たいへんだし時間もかかるけど、やめられません。

京都の伝統 振売

京都では昔ながらの、農家の振売(ふりうり)が今も行われています。
朝採れた野菜をトラックの荷台に乗せて町を回り、
「こないだのお茄子、炊いたらほんまに美味しかったわぁ」
「今日はええ小松菜があるよ、おひたしにしたら最高よ」
こんな風にあちこちで会話に花を咲かせながら、
賑やかに野菜を売り歩きます。

長い付き合いになるとお客さんの好みや家族のこともわかってきますし、
「来週出かけてるし悪いけど玄関に入れといてくれる?」なんてことも。

軽トラ八百屋の想い

振売は、決して効率の良い売り方ではありません。
炎天下の下を何時間も売り歩いて売上は数千円なんてこともありました。
でも、自分が大切に育てた野菜を、コンテナに積んで市場に出荷するのではなく一つひとつお客さんに直接手渡せるというのは、農家にとってこれ以上ない喜びです。
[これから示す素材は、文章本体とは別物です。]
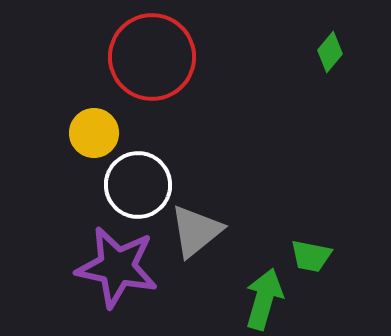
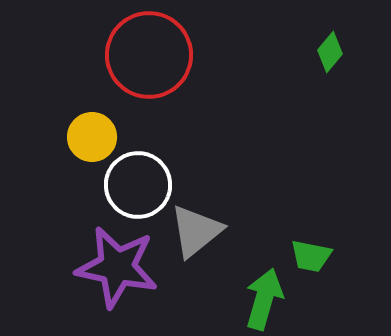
red circle: moved 3 px left, 2 px up
yellow circle: moved 2 px left, 4 px down
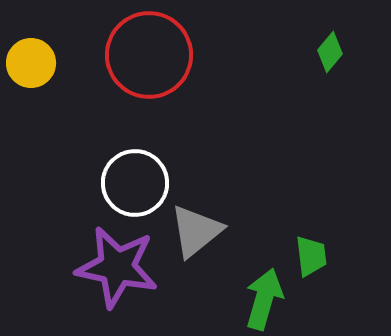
yellow circle: moved 61 px left, 74 px up
white circle: moved 3 px left, 2 px up
green trapezoid: rotated 108 degrees counterclockwise
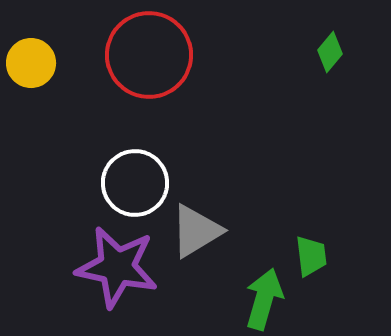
gray triangle: rotated 8 degrees clockwise
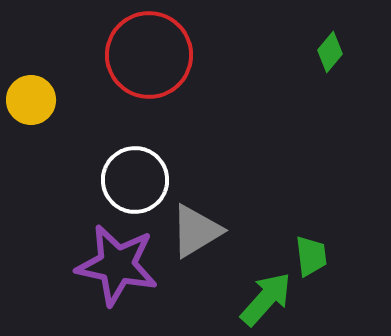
yellow circle: moved 37 px down
white circle: moved 3 px up
purple star: moved 2 px up
green arrow: moved 2 px right; rotated 26 degrees clockwise
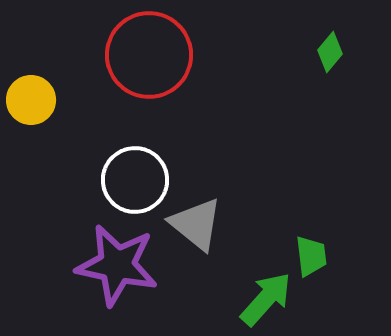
gray triangle: moved 7 px up; rotated 50 degrees counterclockwise
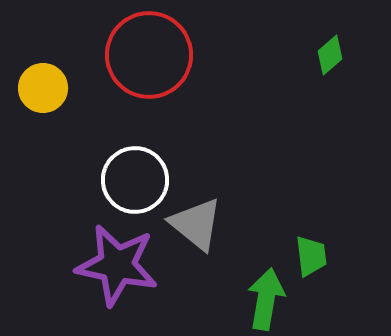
green diamond: moved 3 px down; rotated 9 degrees clockwise
yellow circle: moved 12 px right, 12 px up
green arrow: rotated 32 degrees counterclockwise
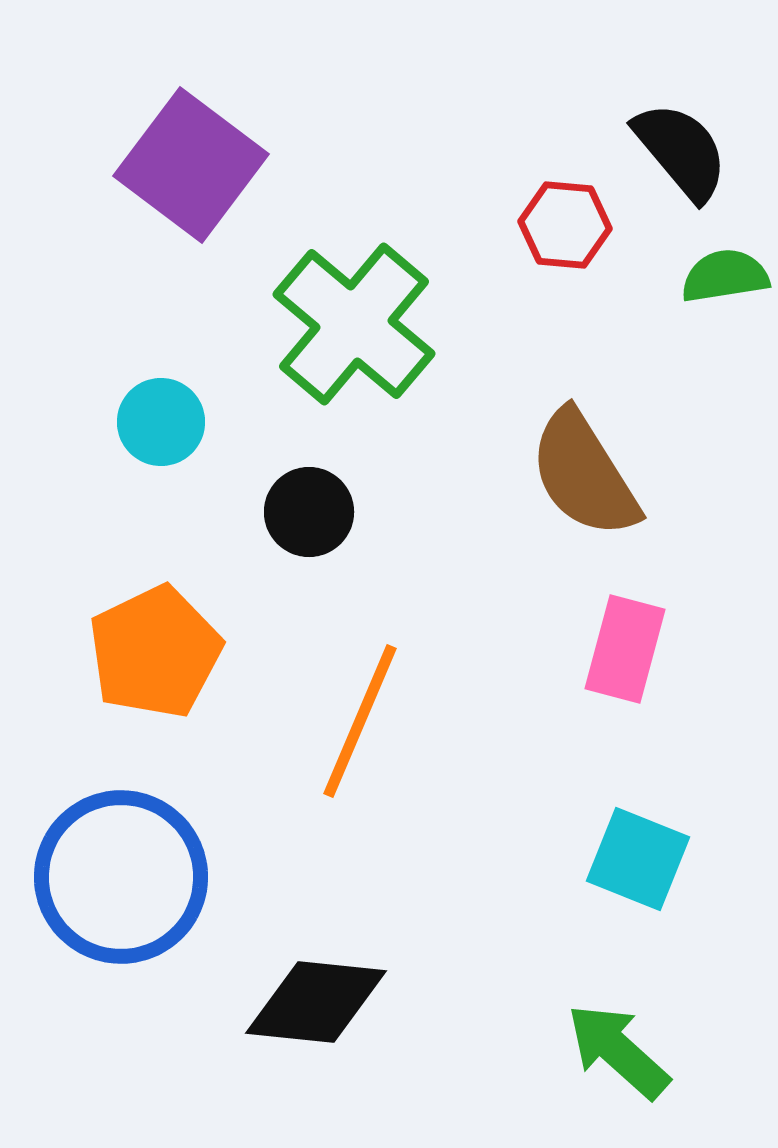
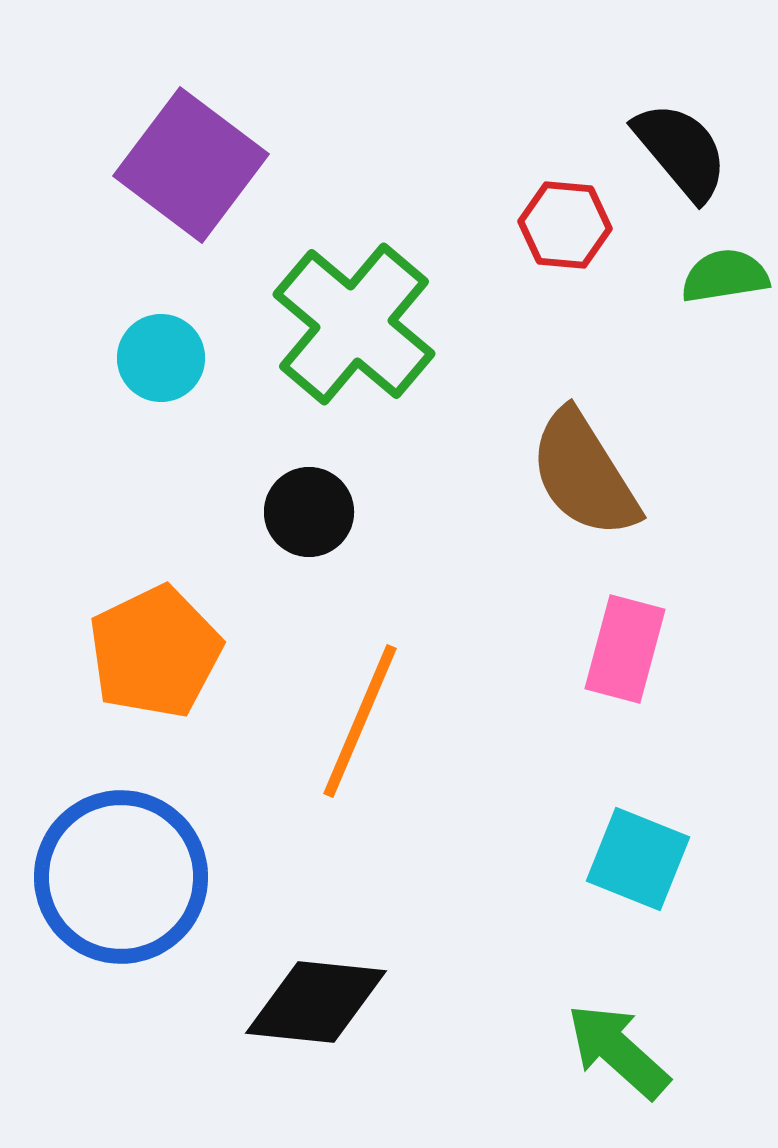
cyan circle: moved 64 px up
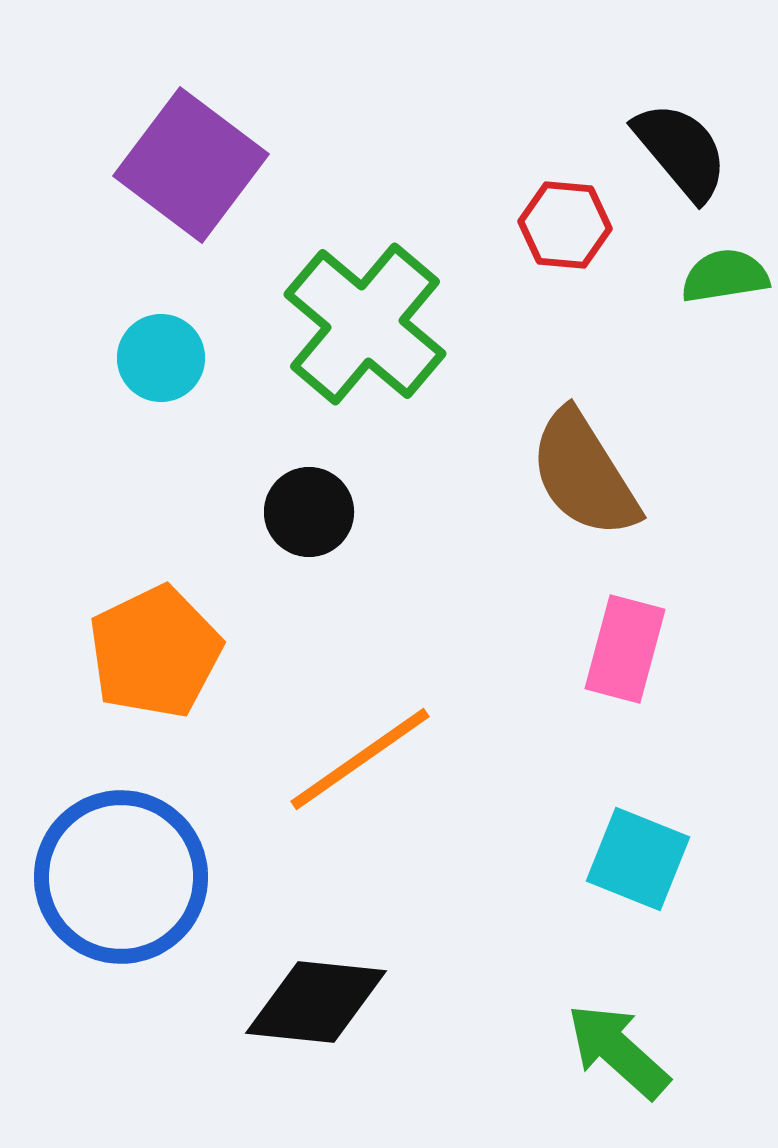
green cross: moved 11 px right
orange line: moved 38 px down; rotated 32 degrees clockwise
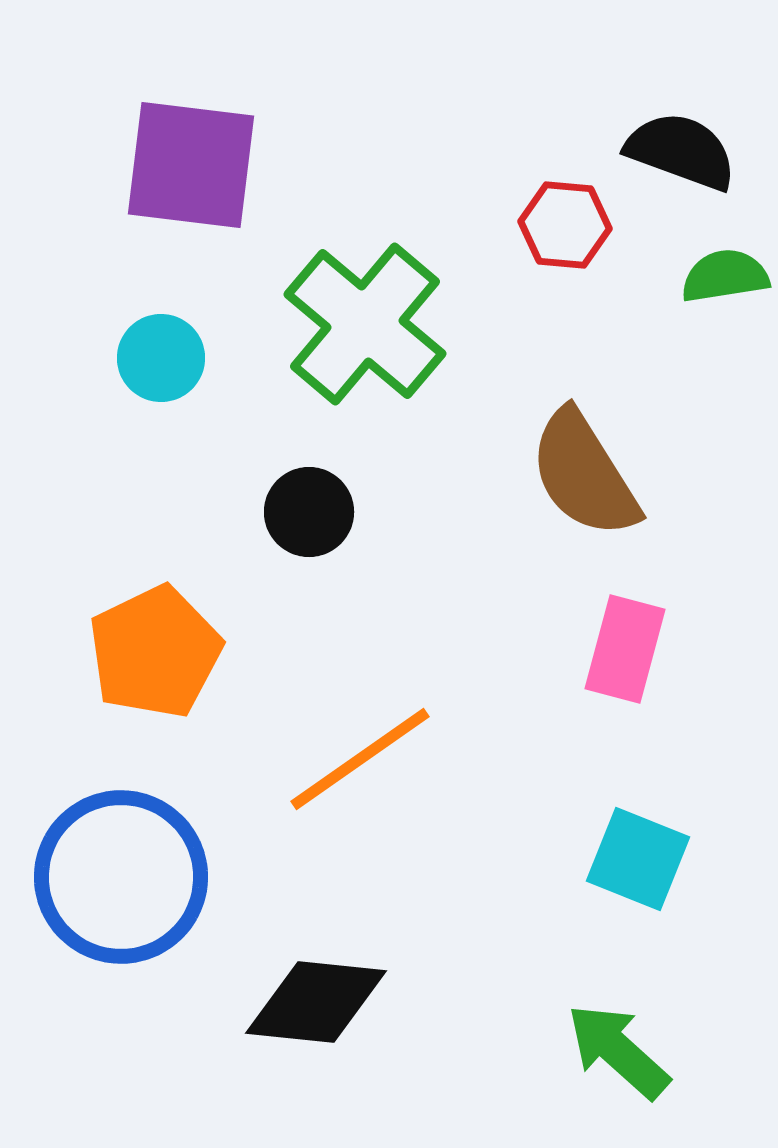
black semicircle: rotated 30 degrees counterclockwise
purple square: rotated 30 degrees counterclockwise
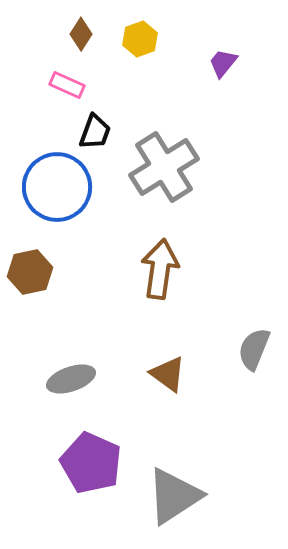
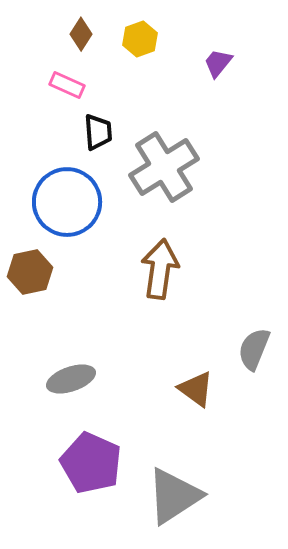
purple trapezoid: moved 5 px left
black trapezoid: moved 3 px right; rotated 24 degrees counterclockwise
blue circle: moved 10 px right, 15 px down
brown triangle: moved 28 px right, 15 px down
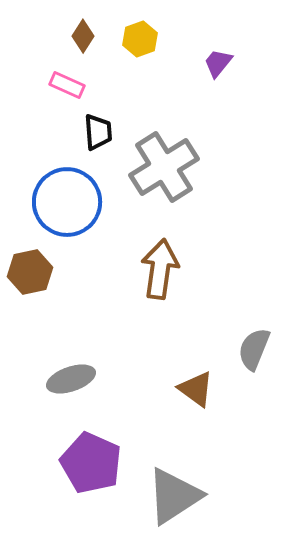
brown diamond: moved 2 px right, 2 px down
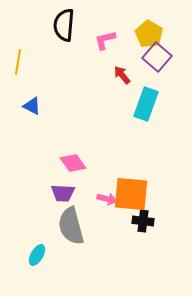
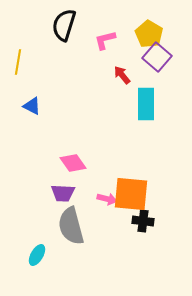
black semicircle: rotated 12 degrees clockwise
cyan rectangle: rotated 20 degrees counterclockwise
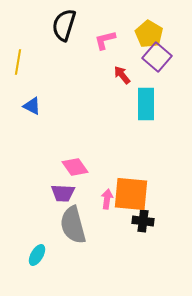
pink diamond: moved 2 px right, 4 px down
pink arrow: rotated 96 degrees counterclockwise
gray semicircle: moved 2 px right, 1 px up
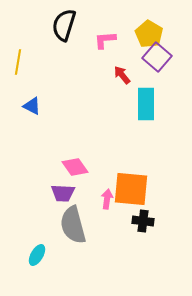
pink L-shape: rotated 10 degrees clockwise
orange square: moved 5 px up
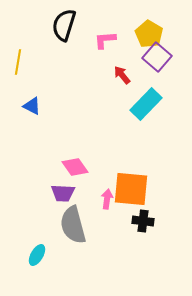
cyan rectangle: rotated 44 degrees clockwise
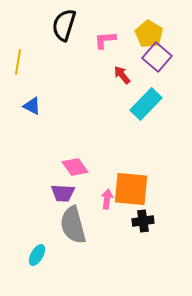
black cross: rotated 15 degrees counterclockwise
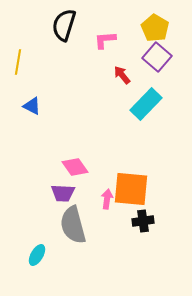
yellow pentagon: moved 6 px right, 6 px up
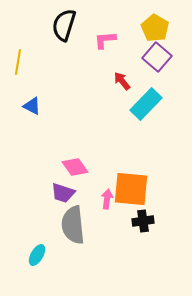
red arrow: moved 6 px down
purple trapezoid: rotated 15 degrees clockwise
gray semicircle: rotated 9 degrees clockwise
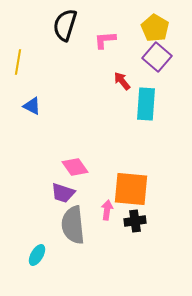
black semicircle: moved 1 px right
cyan rectangle: rotated 40 degrees counterclockwise
pink arrow: moved 11 px down
black cross: moved 8 px left
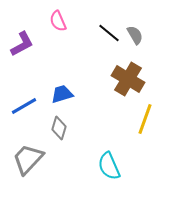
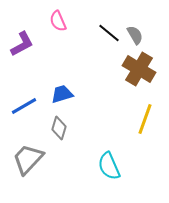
brown cross: moved 11 px right, 10 px up
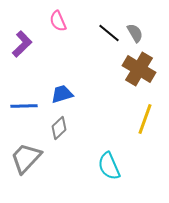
gray semicircle: moved 2 px up
purple L-shape: rotated 16 degrees counterclockwise
blue line: rotated 28 degrees clockwise
gray diamond: rotated 30 degrees clockwise
gray trapezoid: moved 2 px left, 1 px up
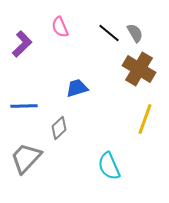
pink semicircle: moved 2 px right, 6 px down
blue trapezoid: moved 15 px right, 6 px up
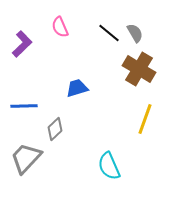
gray diamond: moved 4 px left, 1 px down
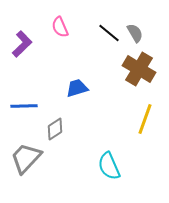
gray diamond: rotated 10 degrees clockwise
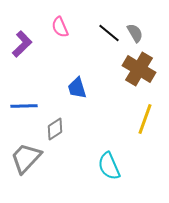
blue trapezoid: rotated 90 degrees counterclockwise
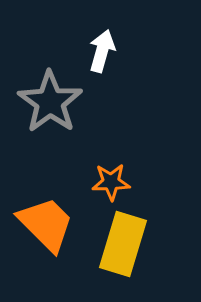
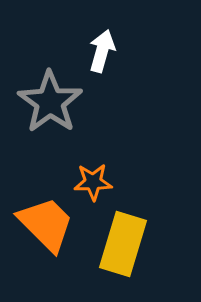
orange star: moved 18 px left
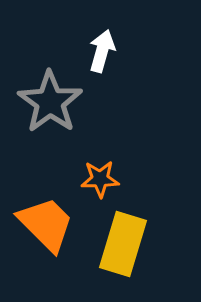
orange star: moved 7 px right, 3 px up
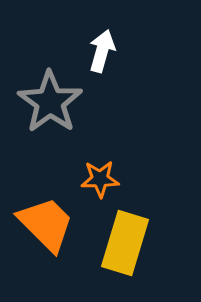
yellow rectangle: moved 2 px right, 1 px up
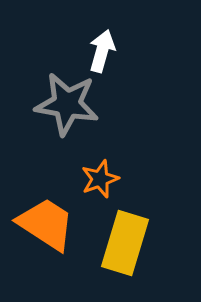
gray star: moved 17 px right, 2 px down; rotated 26 degrees counterclockwise
orange star: rotated 18 degrees counterclockwise
orange trapezoid: rotated 12 degrees counterclockwise
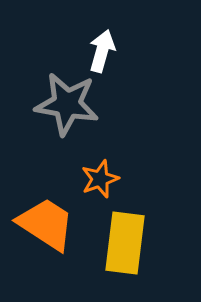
yellow rectangle: rotated 10 degrees counterclockwise
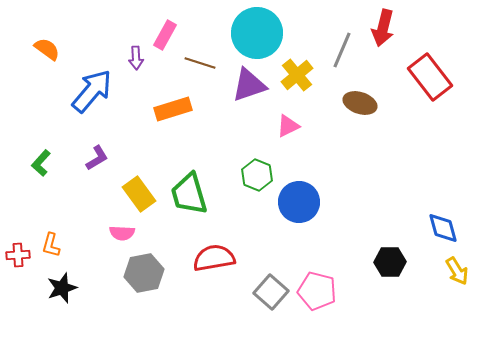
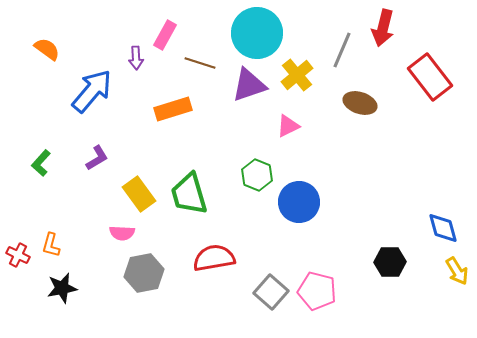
red cross: rotated 30 degrees clockwise
black star: rotated 8 degrees clockwise
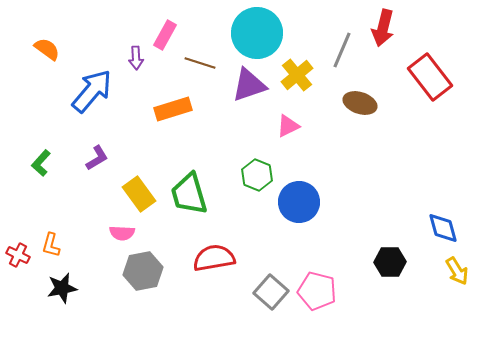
gray hexagon: moved 1 px left, 2 px up
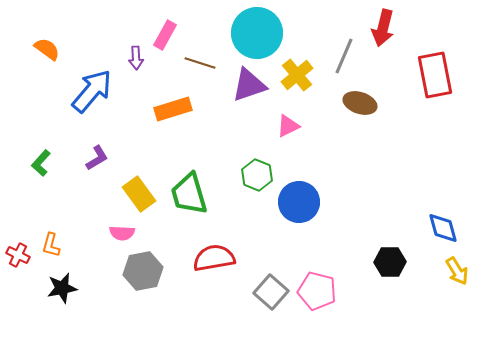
gray line: moved 2 px right, 6 px down
red rectangle: moved 5 px right, 2 px up; rotated 27 degrees clockwise
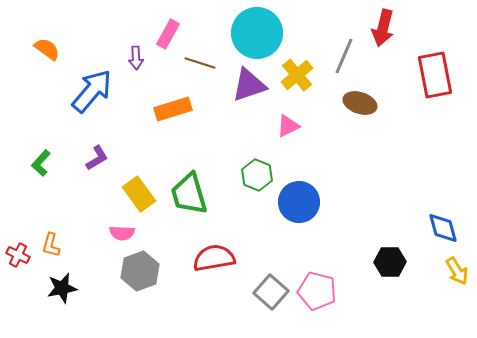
pink rectangle: moved 3 px right, 1 px up
gray hexagon: moved 3 px left; rotated 9 degrees counterclockwise
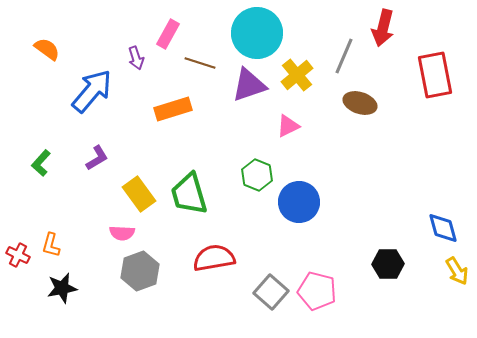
purple arrow: rotated 15 degrees counterclockwise
black hexagon: moved 2 px left, 2 px down
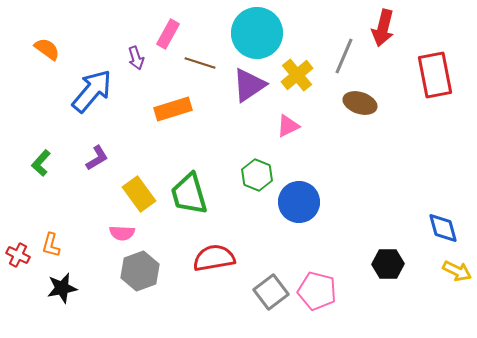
purple triangle: rotated 15 degrees counterclockwise
yellow arrow: rotated 32 degrees counterclockwise
gray square: rotated 12 degrees clockwise
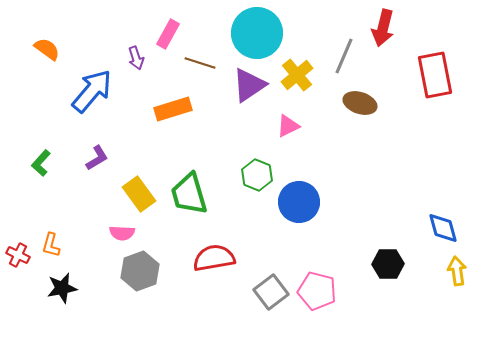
yellow arrow: rotated 124 degrees counterclockwise
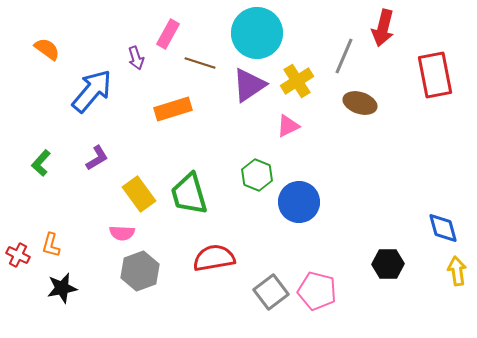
yellow cross: moved 6 px down; rotated 8 degrees clockwise
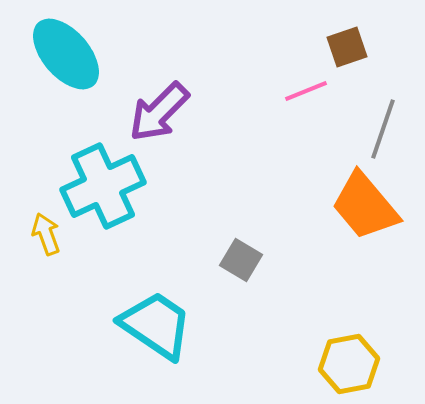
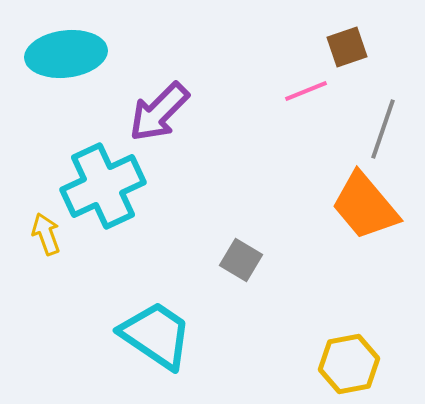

最初に振売に行った時のことは、今でもよく思い出します。

ほうれん草だけを軽トラに積んで知らない町に飛び込み、一軒一軒ピンポンを押して回りました。その時に買ってくれた方々がご近所さんに紹介してくださって、お客さんが増えていきました。振売のお客さんから色々なことを教わったし、いつも励ましてもらっています。